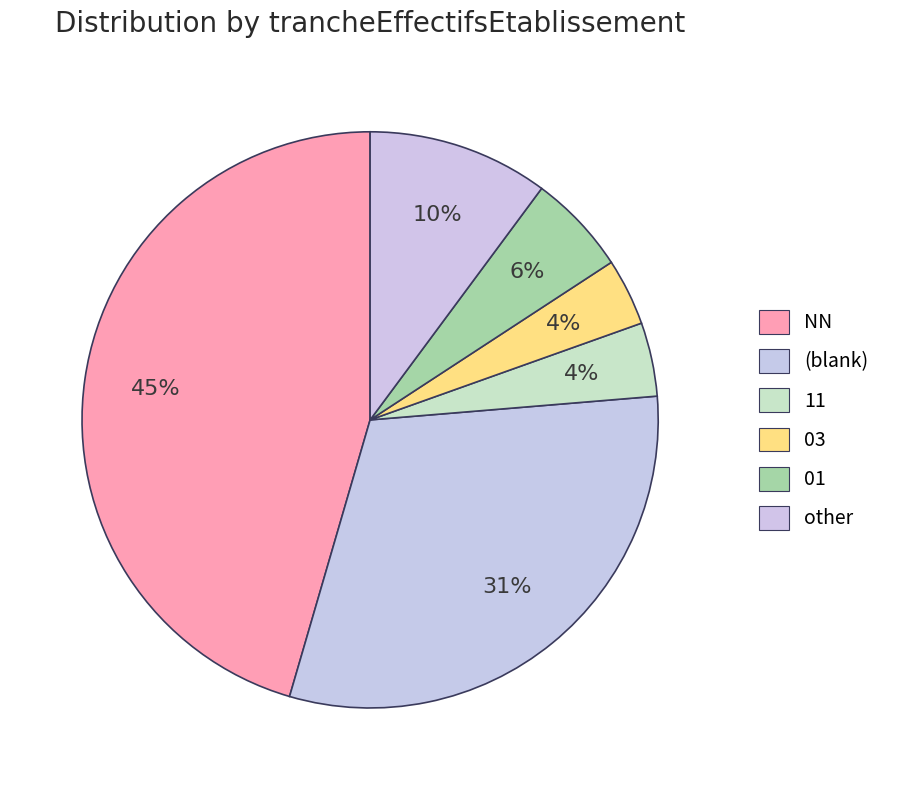

Rank the categories by value from highest to lowest.

NN, , other, 01, 11, 03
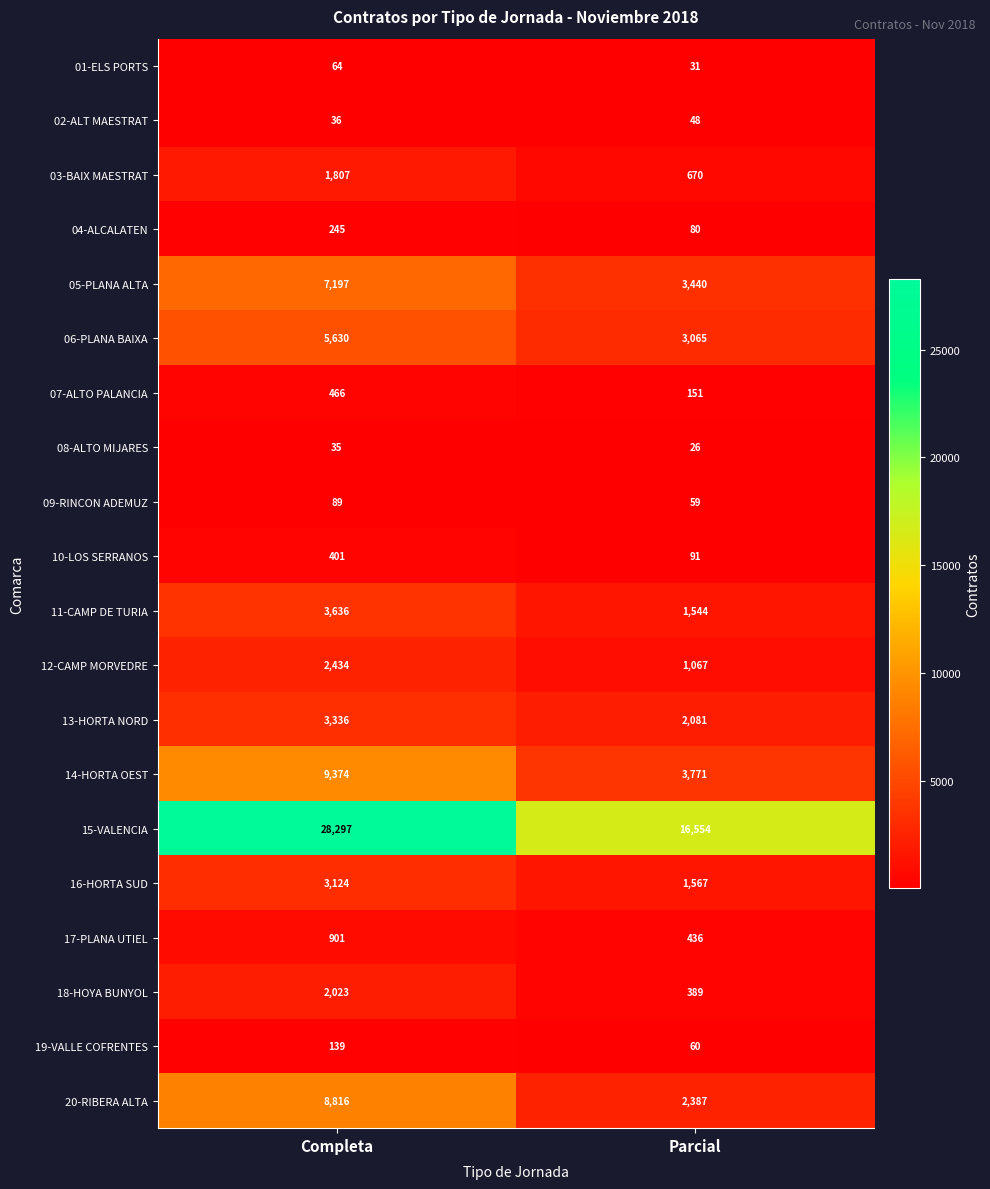

What is the total value across all series at Parcial?

37517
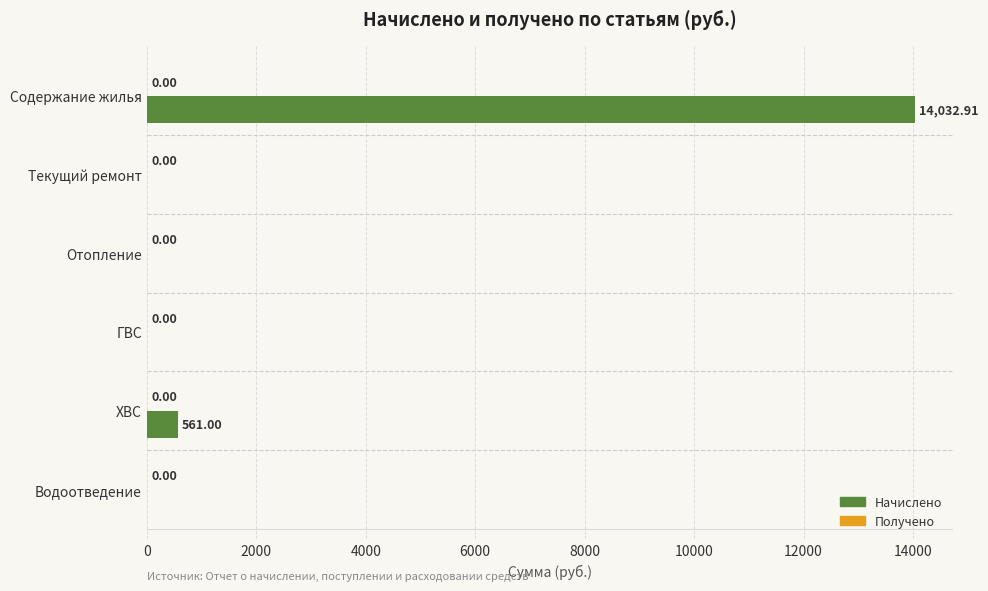

At which label is the value closest to 7016?

ХВС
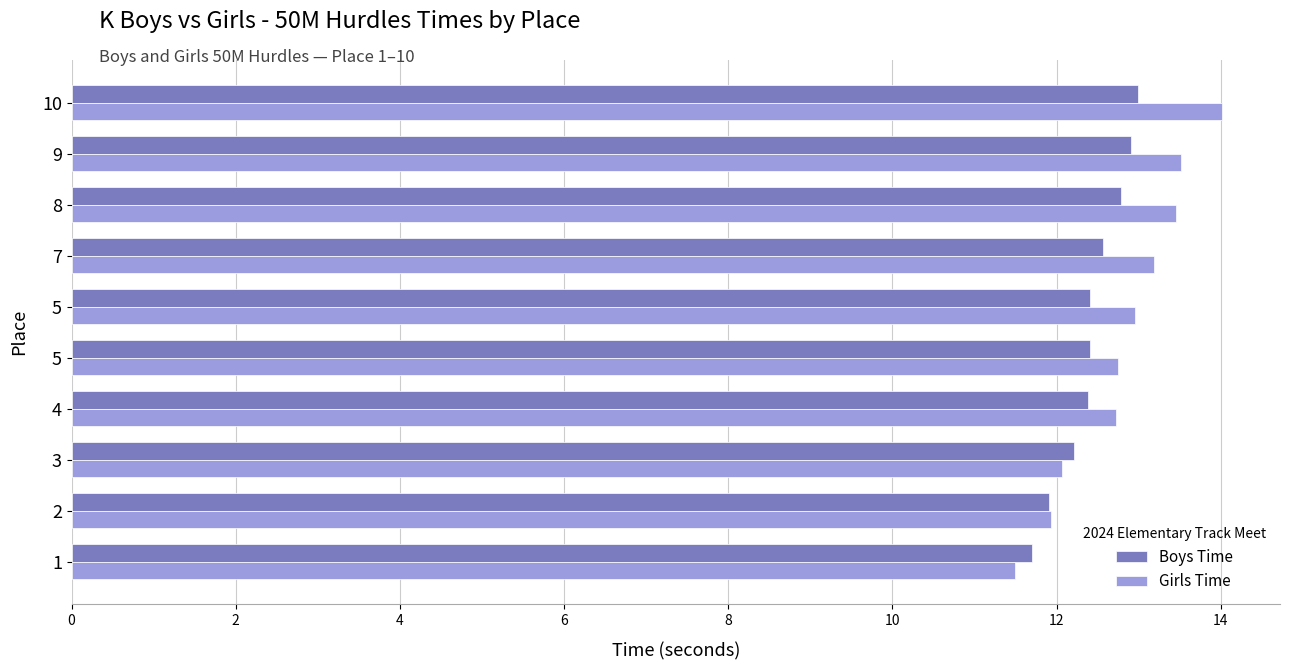

What are all the series names shown in the legend?

Boys Time, Girls Time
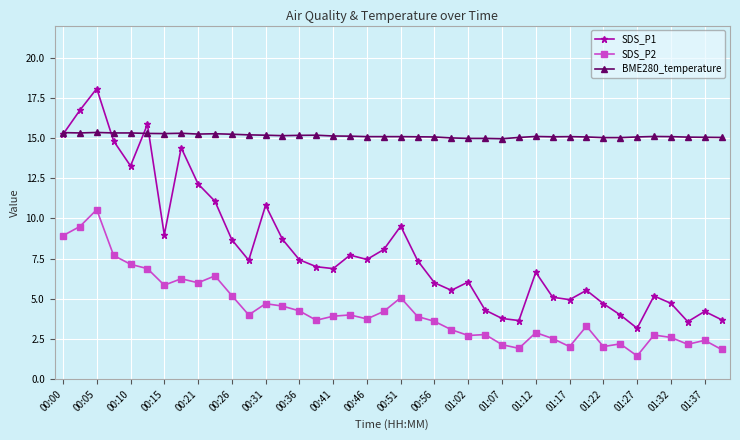

How many categories are shown in the chart?

40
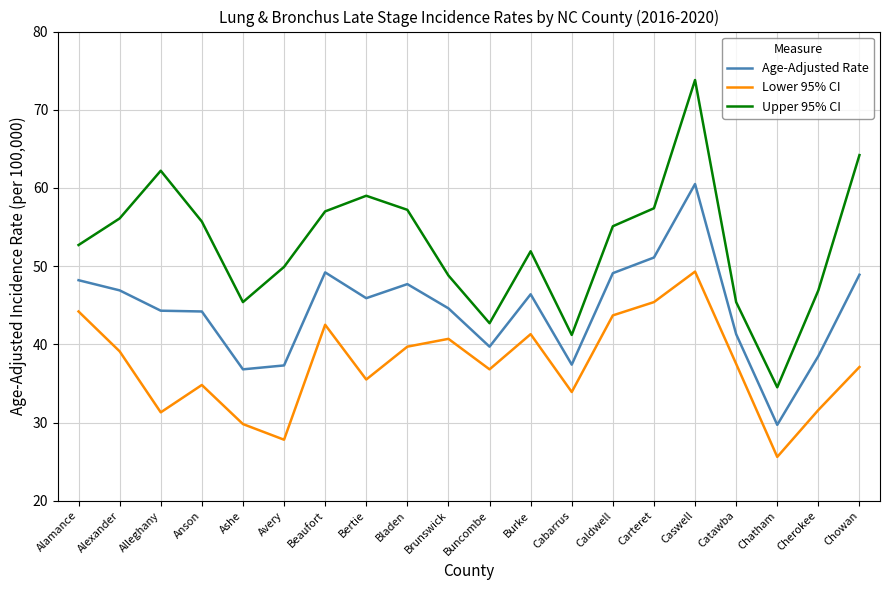

Rank the series by their average value, from highest to lowest.

Upper 95% CI, Age-Adjusted Rate, Lower 95% CI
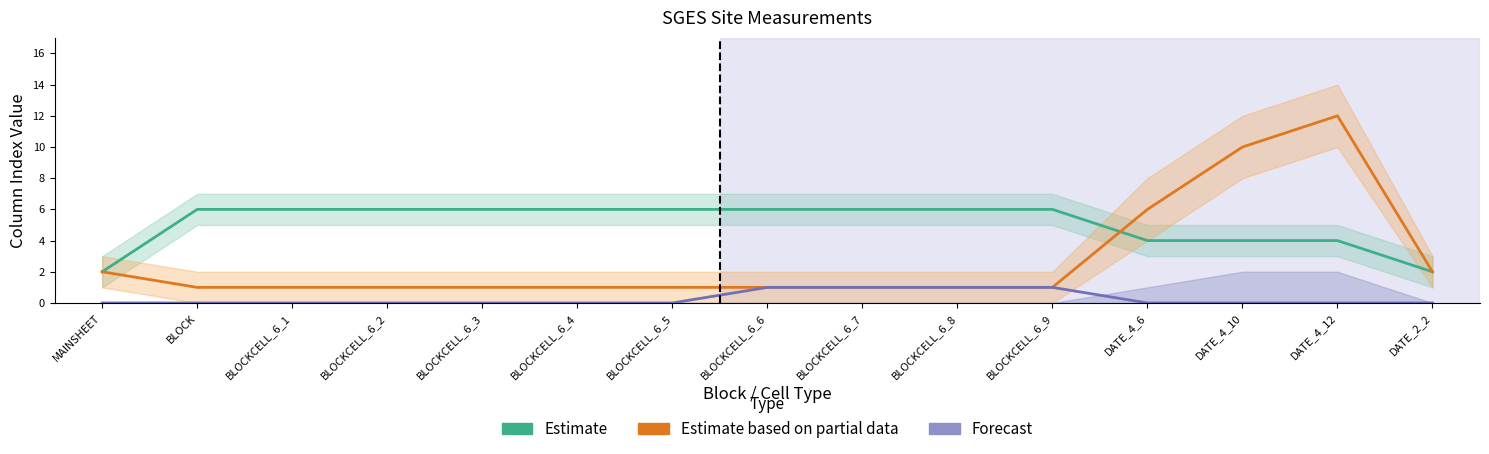

True or false: Estimate has more than 1 interior local peaks.

False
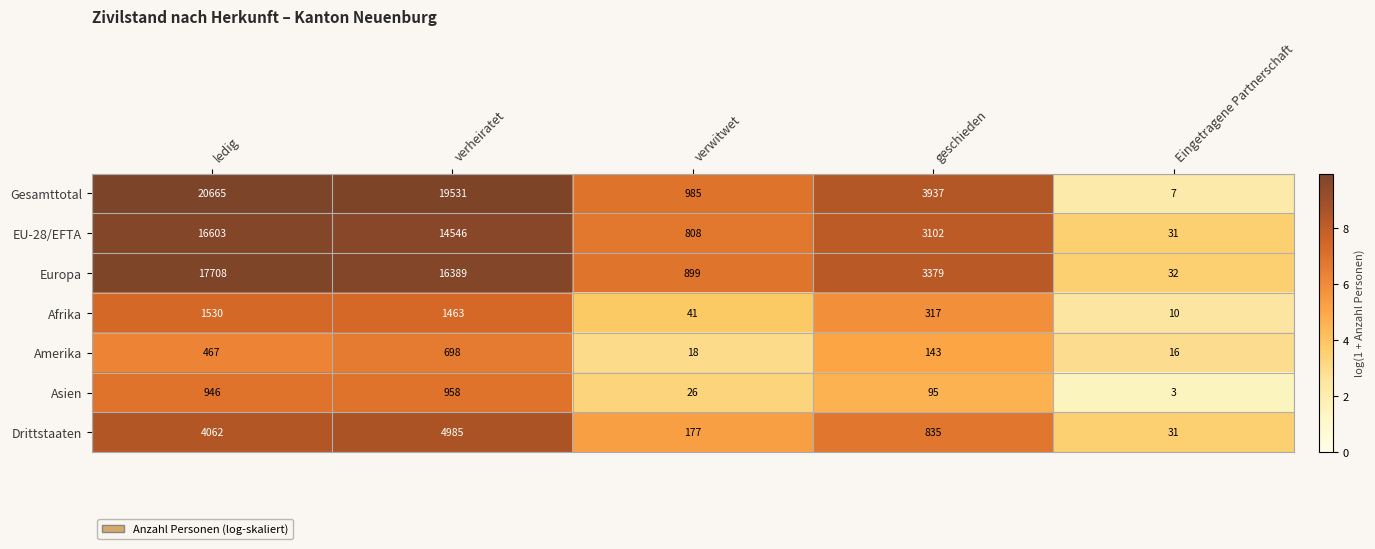

What is the sum of the Afrika values at Eingetragene Partnerschaft and verwitwet?

51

» **Problem statement**
Pull out each line in the items above that contains the word "Rank".

» **Result**
Rank the categories by value from highest to lowest.
Rank the series by their average value, from highest to lowest.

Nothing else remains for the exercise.